At receptionist Laura Berry's behest, they ordered "Go Elise!" T-shirts and wore red, white and blue while they waited for them to come in. All their computer screen savers alternate between "Good Luck Elise -- Sydney 2000" or pictures of the Wilde Lake High School graduate in various gymnastic poses. They wear Olympic buttons and pins, and stars in their hair. And posters adorn the waiting room area, with Elise's rosy-cheeked face grinning out, legs in a perfect V, or one arm flung dramatically in the air.
"It's like men and football," said health assistant Molly Wilson, in a white T-shirt, blue pants and a red stethoscope around her neck. "Men have their favorite teams and favorite players. We're doing the same thing with Elise. She's our player. This is her home and we're rooting for our home team."
Many of Ellen Ray's co-workers have known Elise since she was a tiny tumbler, and have crossed their fingers since then for this day, as they watched mother and daughter rise at the crack of dawn, travel to the gym, pray silently at meets and remain a cute, community-oriented, close-knit family.
Even if she comes home without a medal, the women in her mom's office already are looking forward to an autograph-signing session.
"We're just excited for them and the experiences Elise has had so far," Berry said. "This is going to be neat."
Ellen Ray said she doesn't think she'll be any more nervous watching her daughter this time around, despite the thrill of the Olympic prestige.

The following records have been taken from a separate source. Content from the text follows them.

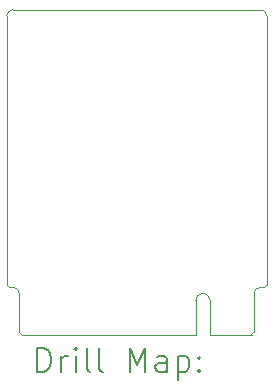
<source format=gbr>
%TF.GenerationSoftware,KiCad,Pcbnew,8.0.4*%
%TF.CreationDate,2024-09-25T00:09:03+05:30*%
%TF.ProjectId,NYSM.2_TMC2209_Stepper_driver,4e59534d-2e32-45f5-944d-43323230395f,rev?*%
%TF.SameCoordinates,Original*%
%TF.FileFunction,Drillmap*%
%TF.FilePolarity,Positive*%
%FSLAX45Y45*%
G04 Gerber Fmt 4.5, Leading zero omitted, Abs format (unit mm)*
G04 Created by KiCad (PCBNEW 8.0.4) date 2024-09-25 00:09:03*
%MOMM*%
%LPD*%
G01*
G04 APERTURE LIST*
%ADD10C,0.050000*%
%ADD11C,0.200000*%
G04 APERTURE END LIST*
D10*
X13378000Y-10390000D02*
X13378000Y-12670000D01*
X13398000Y-12690000D02*
X13433000Y-12690000D01*
X13483000Y-12740000D02*
X13483000Y-13070000D01*
X13503000Y-13090000D02*
X14978000Y-13090000D01*
X14978000Y-12800000D02*
X14978000Y-13090000D01*
X15098000Y-12800000D02*
X15098000Y-13090000D01*
X15098000Y-13090000D02*
X15453000Y-13090000D01*
X15473000Y-13070000D02*
X15473000Y-12740000D01*
X15523000Y-12690000D02*
X15558000Y-12690000D01*
X15528000Y-10340000D02*
X13428000Y-10340000D01*
X15578000Y-12670000D02*
X15578000Y-10390000D01*
X13378000Y-10390000D02*
G75*
G02*
X13428000Y-10340000I50000J0D01*
G01*
X13398000Y-12690000D02*
G75*
G02*
X13378000Y-12670000I0J20000D01*
G01*
X13433000Y-12690000D02*
G75*
G02*
X13483000Y-12740000I0J-50000D01*
G01*
X13503000Y-13090000D02*
G75*
G02*
X13483000Y-13070000I0J20000D01*
G01*
X14978000Y-12800000D02*
G75*
G02*
X15038000Y-12740000I60000J0D01*
G01*
X15038000Y-12740000D02*
G75*
G02*
X15098000Y-12800000I0J-60000D01*
G01*
X15473000Y-12740000D02*
G75*
G02*
X15523000Y-12690000I50000J0D01*
G01*
X15473000Y-13070000D02*
G75*
G02*
X15453000Y-13090000I-20000J0D01*
G01*
X15528000Y-10340000D02*
G75*
G02*
X15578000Y-10390000I0J-50000D01*
G01*
X15578000Y-12670000D02*
G75*
G02*
X15558000Y-12690000I-20000J0D01*
G01*
D11*
X13636277Y-13403984D02*
X13636277Y-13203984D01*
X13636277Y-13203984D02*
X13683896Y-13203984D01*
X13683896Y-13203984D02*
X13712467Y-13213508D01*
X13712467Y-13213508D02*
X13731515Y-13232555D01*
X13731515Y-13232555D02*
X13741039Y-13251603D01*
X13741039Y-13251603D02*
X13750562Y-13289698D01*
X13750562Y-13289698D02*
X13750562Y-13318269D01*
X13750562Y-13318269D02*
X13741039Y-13356365D01*
X13741039Y-13356365D02*
X13731515Y-13375412D01*
X13731515Y-13375412D02*
X13712467Y-13394460D01*
X13712467Y-13394460D02*
X13683896Y-13403984D01*
X13683896Y-13403984D02*
X13636277Y-13403984D01*
X13836277Y-13403984D02*
X13836277Y-13270650D01*
X13836277Y-13308746D02*
X13845801Y-13289698D01*
X13845801Y-13289698D02*
X13855324Y-13280174D01*
X13855324Y-13280174D02*
X13874372Y-13270650D01*
X13874372Y-13270650D02*
X13893420Y-13270650D01*
X13960086Y-13403984D02*
X13960086Y-13270650D01*
X13960086Y-13203984D02*
X13950562Y-13213508D01*
X13950562Y-13213508D02*
X13960086Y-13223031D01*
X13960086Y-13223031D02*
X13969610Y-13213508D01*
X13969610Y-13213508D02*
X13960086Y-13203984D01*
X13960086Y-13203984D02*
X13960086Y-13223031D01*
X14083896Y-13403984D02*
X14064848Y-13394460D01*
X14064848Y-13394460D02*
X14055324Y-13375412D01*
X14055324Y-13375412D02*
X14055324Y-13203984D01*
X14188658Y-13403984D02*
X14169610Y-13394460D01*
X14169610Y-13394460D02*
X14160086Y-13375412D01*
X14160086Y-13375412D02*
X14160086Y-13203984D01*
X14417229Y-13403984D02*
X14417229Y-13203984D01*
X14417229Y-13203984D02*
X14483896Y-13346841D01*
X14483896Y-13346841D02*
X14550562Y-13203984D01*
X14550562Y-13203984D02*
X14550562Y-13403984D01*
X14731515Y-13403984D02*
X14731515Y-13299222D01*
X14731515Y-13299222D02*
X14721991Y-13280174D01*
X14721991Y-13280174D02*
X14702943Y-13270650D01*
X14702943Y-13270650D02*
X14664848Y-13270650D01*
X14664848Y-13270650D02*
X14645801Y-13280174D01*
X14731515Y-13394460D02*
X14712467Y-13403984D01*
X14712467Y-13403984D02*
X14664848Y-13403984D01*
X14664848Y-13403984D02*
X14645801Y-13394460D01*
X14645801Y-13394460D02*
X14636277Y-13375412D01*
X14636277Y-13375412D02*
X14636277Y-13356365D01*
X14636277Y-13356365D02*
X14645801Y-13337317D01*
X14645801Y-13337317D02*
X14664848Y-13327793D01*
X14664848Y-13327793D02*
X14712467Y-13327793D01*
X14712467Y-13327793D02*
X14731515Y-13318269D01*
X14826753Y-13270650D02*
X14826753Y-13470650D01*
X14826753Y-13280174D02*
X14845801Y-13270650D01*
X14845801Y-13270650D02*
X14883896Y-13270650D01*
X14883896Y-13270650D02*
X14902943Y-13280174D01*
X14902943Y-13280174D02*
X14912467Y-13289698D01*
X14912467Y-13289698D02*
X14921991Y-13308746D01*
X14921991Y-13308746D02*
X14921991Y-13365888D01*
X14921991Y-13365888D02*
X14912467Y-13384936D01*
X14912467Y-13384936D02*
X14902943Y-13394460D01*
X14902943Y-13394460D02*
X14883896Y-13403984D01*
X14883896Y-13403984D02*
X14845801Y-13403984D01*
X14845801Y-13403984D02*
X14826753Y-13394460D01*
X15007705Y-13384936D02*
X15017229Y-13394460D01*
X15017229Y-13394460D02*
X15007705Y-13403984D01*
X15007705Y-13403984D02*
X14998182Y-13394460D01*
X14998182Y-13394460D02*
X15007705Y-13384936D01*
X15007705Y-13384936D02*
X15007705Y-13403984D01*
X15007705Y-13280174D02*
X15017229Y-13289698D01*
X15017229Y-13289698D02*
X15007705Y-13299222D01*
X15007705Y-13299222D02*
X14998182Y-13289698D01*
X14998182Y-13289698D02*
X15007705Y-13280174D01*
X15007705Y-13280174D02*
X15007705Y-13299222D01*
M02*

</source>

In fact, the family plans to spend a lot of time watching other Olympic events and will leave the plush hotel after one week to live with a host family just outside of Sydney, "to get an idea of what Australia is really like."
Elise's grandmother, Mary MacDonald, who flew from Miami to attend the Games, is just as excited to possibly get a glimpse of tennis great Venus Williams at the Olympics as she is to see her granddaughter.
Elise's older brother Taylor, a junior at James Madison University, is putting off a tonsillectomy to go with his family to the other side of the world, but he'll have to pick up his studies and cram hard to catch up when he returns.
And father Bill was unavailable to talk about his thoughts on the trip because he was working yesterday -- business as usual.
But Ellen Ray did manage this time to slip a little something special into the pre-meet routine, because it is the Olympics, after all.
An angel she gives to Elise before each and every meet this time hangs from a delicate lattice of five interlocking circles, made specially for her daughter by an Ellicott City silversmith.
"I always give her an angel, a little guardian angel, before every competition," Ellen Ray said.
Not to ensure a great win, a stuck landing or a medal of any hue.
"I just want my daughter to come home safe."